Attachment is another key issue. Parents are quite attached to children till they turn 5, after that parents feel they ‘lost’ them to friends and so either drift away from them or try to ‘smother-mother’ them, both of which do not end well. It is important for parents to understand each stage of development and keep the ‘bond’ strong with their children, and then they would know when their children need them etc. In most of the Blue Whale cases the parents did not know about the child’s activity on the net. It means conversations and sharing was not there in the relationship because of fear of being shamed or shouted. Attachment is a term least referred to but is the strongest ingredient in the parent-child relationship. I appeal to all parents to have daily conversations with their children about what they see on TV or what is reported in the news, this will help your children see your point of view and will help you see theirs. Please remember that the parent is a child’s first counselor.

And the last culprit- screen parenting! From very early in life we are happy to pacify children, babysit children, and appreciate children with screen time.

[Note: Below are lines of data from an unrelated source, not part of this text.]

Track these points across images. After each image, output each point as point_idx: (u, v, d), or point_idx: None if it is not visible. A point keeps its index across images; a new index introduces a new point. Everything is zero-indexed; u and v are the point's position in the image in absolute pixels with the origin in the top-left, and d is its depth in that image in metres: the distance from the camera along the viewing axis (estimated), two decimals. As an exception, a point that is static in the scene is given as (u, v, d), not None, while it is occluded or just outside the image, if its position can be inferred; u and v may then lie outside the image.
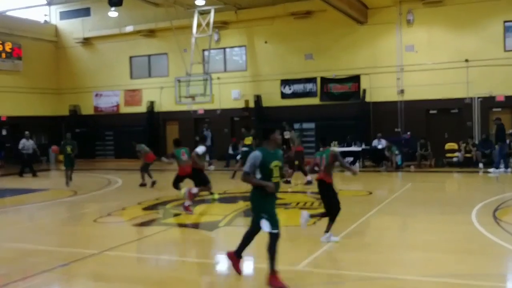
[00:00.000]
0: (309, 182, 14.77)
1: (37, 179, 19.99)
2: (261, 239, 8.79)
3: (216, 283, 6.62)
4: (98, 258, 7.67)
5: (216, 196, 12.57)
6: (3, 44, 25.55)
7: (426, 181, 16.49)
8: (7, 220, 11.69)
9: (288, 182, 15.18)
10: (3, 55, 25.58)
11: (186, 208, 10.88)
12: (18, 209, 12.82)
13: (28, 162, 20.83)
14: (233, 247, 8.30)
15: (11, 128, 26.45)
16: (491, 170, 17.10)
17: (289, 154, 15.34)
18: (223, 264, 7.55)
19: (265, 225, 5.99)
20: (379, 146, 20.26)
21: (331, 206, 8.19)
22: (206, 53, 24.19)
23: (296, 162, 15.50)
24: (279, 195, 10.63)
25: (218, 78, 24.43)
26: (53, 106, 28.61)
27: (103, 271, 7.07)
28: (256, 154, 5.98)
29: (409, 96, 21.77)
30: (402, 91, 21.88)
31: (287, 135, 19.98)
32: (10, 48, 25.92)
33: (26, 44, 26.90)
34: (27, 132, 21.21)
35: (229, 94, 24.82)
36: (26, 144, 20.79)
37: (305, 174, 15.15)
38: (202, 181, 11.78)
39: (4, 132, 26.45)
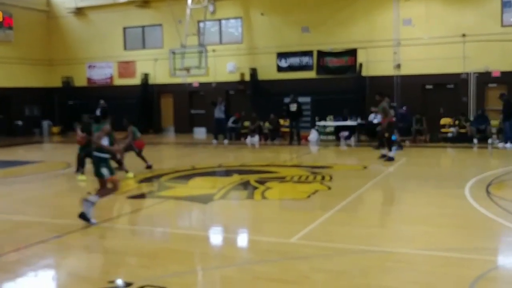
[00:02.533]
0: (390, 159, 14.00)
1: (30, 151, 19.84)
2: (259, 214, 8.81)
3: (209, 254, 6.63)
4: (92, 230, 7.65)
5: (131, 175, 12.36)
6: (-6, 13, 25.08)
7: (420, 156, 16.52)
8: (0, 192, 11.63)
9: (383, 156, 14.35)
10: (-6, 24, 25.14)
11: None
12: (11, 181, 12.74)
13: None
14: (227, 219, 8.32)
15: (3, 99, 26.17)
16: (508, 145, 16.96)
17: (382, 127, 14.40)
18: (216, 235, 7.57)
19: None
20: (375, 121, 20.22)
21: None
22: (201, 24, 23.87)
23: (386, 135, 14.33)
24: (274, 169, 10.57)
25: (214, 50, 24.16)
26: (46, 78, 28.27)
27: (96, 242, 7.07)
28: None
29: (405, 70, 21.66)
30: (398, 66, 21.75)
31: (293, 107, 19.92)
32: (1, 18, 25.43)
33: (17, 14, 26.40)
34: (102, 101, 20.20)
35: (225, 67, 24.58)
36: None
37: (389, 148, 14.17)
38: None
39: (-4, 104, 26.20)
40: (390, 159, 14.07)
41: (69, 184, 12.61)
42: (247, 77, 24.11)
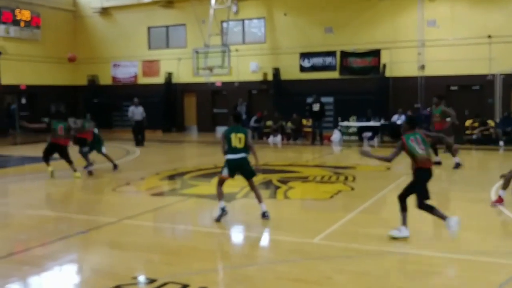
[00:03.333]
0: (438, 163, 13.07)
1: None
2: (282, 214, 8.80)
3: (231, 253, 6.66)
4: (116, 226, 7.76)
5: (78, 175, 12.35)
6: (22, 13, 25.55)
7: (444, 158, 16.26)
8: (27, 187, 11.87)
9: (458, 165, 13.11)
10: (22, 23, 25.62)
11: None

Children are growing up with listening to ‘screen’ voices more than human voices and no wonder they relate and react more to the screen voice that dictates to them what to do. Its time to move away from screen parenting and scream parenting. Social media is here to stay and we need to stop blaming it, it is a platform that helps in networking and connectivity. Just like we nurture children to understand how to make ‘real’ friends we need to educate them about ‘virtual’ friends too. It is our responsibility to make social media safe for our children. Just like we teach them road safety we need to cultivate ‘net safety’, just like we teach them etiquette we need to teach them ‘netiquette’.

Pehradaar, Blue Whale and the little baby being taught 1,2,3, are a revelation that today our society has lost its moral values.  When morals are lost with it is lost the ability to differentiate between right and wrong and that is what we need to give our children, the ability to choose between right and wrong and not accept wrong because others are accepting it. If we are blaming today’s youth for falling prey to Blue Whale then are not the adults falling prey to Pehredaar Piya Ki kind of serials?

Its time to move away from screen parenting and scream parenting, and time to make attachment and belonging the focus of our parenting and education and not success and failure.